* Extract

So for purpose of the .w component of the gl_Position variable - it is exactly the same in Vulkan. It is used to scale the position vector - during perspective calculations (projection matrix multiplication) original depth is modified by the original .w component and stored in the .z component of the gl_Position variable. And additionally, original depth is also stored in the .w component. After that (as a fixed-function step) hardware performs perspective division and divides position stored in the gl_Position variable by its .w component.
In orthographic projection steps performed by the hardware are exactly the same, but values used for calculations are different. So the perspective division step is still performed by the hardware but it does nothing (position is dived by 1.0).
gl_Position is a Homogeneous coordinates. The w component plays a role at perspective projection.

* Recorded data

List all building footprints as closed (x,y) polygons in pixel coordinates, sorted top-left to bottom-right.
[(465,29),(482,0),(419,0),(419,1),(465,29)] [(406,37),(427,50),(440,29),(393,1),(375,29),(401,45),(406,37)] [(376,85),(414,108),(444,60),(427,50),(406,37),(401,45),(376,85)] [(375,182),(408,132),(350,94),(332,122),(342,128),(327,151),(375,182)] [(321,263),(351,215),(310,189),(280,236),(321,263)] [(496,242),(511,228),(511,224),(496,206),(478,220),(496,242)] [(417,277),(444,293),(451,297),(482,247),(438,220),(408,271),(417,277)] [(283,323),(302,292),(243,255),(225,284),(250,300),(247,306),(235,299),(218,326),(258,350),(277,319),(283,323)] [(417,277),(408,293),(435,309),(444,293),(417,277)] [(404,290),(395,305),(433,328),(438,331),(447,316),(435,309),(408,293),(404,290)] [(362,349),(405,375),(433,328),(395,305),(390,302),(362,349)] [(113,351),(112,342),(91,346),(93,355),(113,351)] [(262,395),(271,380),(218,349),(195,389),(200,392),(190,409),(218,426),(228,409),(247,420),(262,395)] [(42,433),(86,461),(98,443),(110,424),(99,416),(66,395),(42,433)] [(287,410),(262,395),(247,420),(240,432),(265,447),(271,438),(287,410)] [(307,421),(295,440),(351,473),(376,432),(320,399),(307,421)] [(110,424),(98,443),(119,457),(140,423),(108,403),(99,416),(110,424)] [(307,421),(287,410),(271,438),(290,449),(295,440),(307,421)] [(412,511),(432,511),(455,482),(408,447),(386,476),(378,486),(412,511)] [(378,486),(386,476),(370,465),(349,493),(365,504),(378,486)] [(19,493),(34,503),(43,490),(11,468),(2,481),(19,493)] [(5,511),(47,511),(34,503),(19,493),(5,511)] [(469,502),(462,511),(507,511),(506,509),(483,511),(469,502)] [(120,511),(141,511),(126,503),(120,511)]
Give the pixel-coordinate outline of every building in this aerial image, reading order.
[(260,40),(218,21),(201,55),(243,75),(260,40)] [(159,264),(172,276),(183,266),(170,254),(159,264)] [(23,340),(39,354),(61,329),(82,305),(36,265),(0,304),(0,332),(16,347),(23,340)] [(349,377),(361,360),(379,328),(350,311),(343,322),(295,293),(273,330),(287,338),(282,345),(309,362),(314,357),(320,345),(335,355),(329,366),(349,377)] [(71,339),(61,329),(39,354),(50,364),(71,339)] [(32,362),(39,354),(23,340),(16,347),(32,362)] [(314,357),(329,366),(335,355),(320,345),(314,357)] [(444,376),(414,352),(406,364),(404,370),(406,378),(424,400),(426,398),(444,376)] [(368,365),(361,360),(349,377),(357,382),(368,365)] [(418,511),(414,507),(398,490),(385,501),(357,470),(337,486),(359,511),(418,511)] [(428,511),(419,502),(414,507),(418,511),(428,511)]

* Problem description
Answer these from the gl_Position extract above:
1. Besides the .z component, which component of gl_Position also stores the original depth?
2. In orthographic projection, what value is the position divided by during perspective division?
3. What type of coordinates is gl_Position said to be?

* Exercise solution
1. The .w component.
2. 1.0
3. Homogeneous coordinates.